In the records below, take the line containing "nose: (493, 245)" and reproduce it and every subsequent line exactly, adding nothing.

--- Dataset content ---

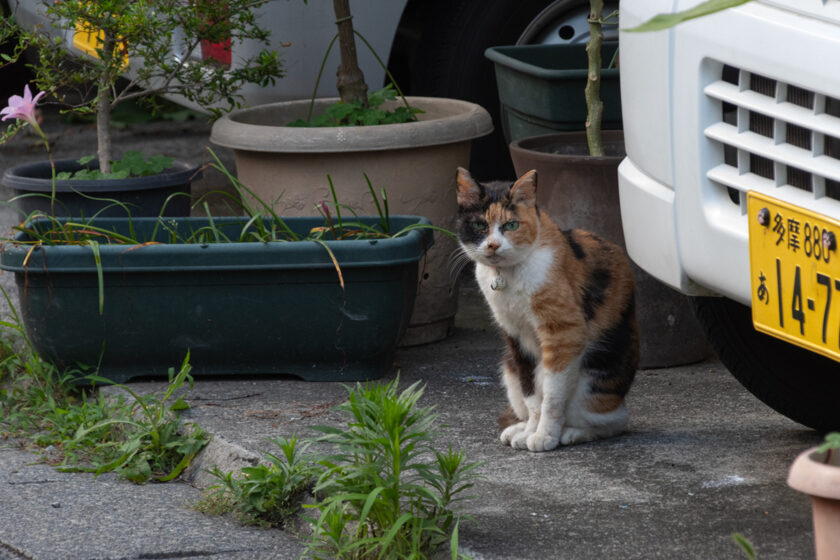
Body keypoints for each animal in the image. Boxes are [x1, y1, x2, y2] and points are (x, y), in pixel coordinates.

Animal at [456, 168, 640, 452]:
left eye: (511, 225)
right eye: (479, 226)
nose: (493, 245)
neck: (509, 277)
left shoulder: (563, 333)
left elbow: (551, 396)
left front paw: (544, 436)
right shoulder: (515, 336)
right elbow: (531, 393)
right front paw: (530, 431)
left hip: (591, 379)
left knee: (614, 421)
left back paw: (572, 433)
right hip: (507, 368)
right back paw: (518, 429)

---

_Solution to this exercise_.
nose: (493, 245)
neck: (509, 277)
left shoulder: (563, 333)
left elbow: (551, 396)
left front paw: (544, 436)
right shoulder: (515, 336)
right elbow: (531, 393)
right front paw: (530, 431)
left hip: (591, 379)
left knee: (614, 421)
left back paw: (572, 433)
right hip: (507, 368)
right back paw: (518, 429)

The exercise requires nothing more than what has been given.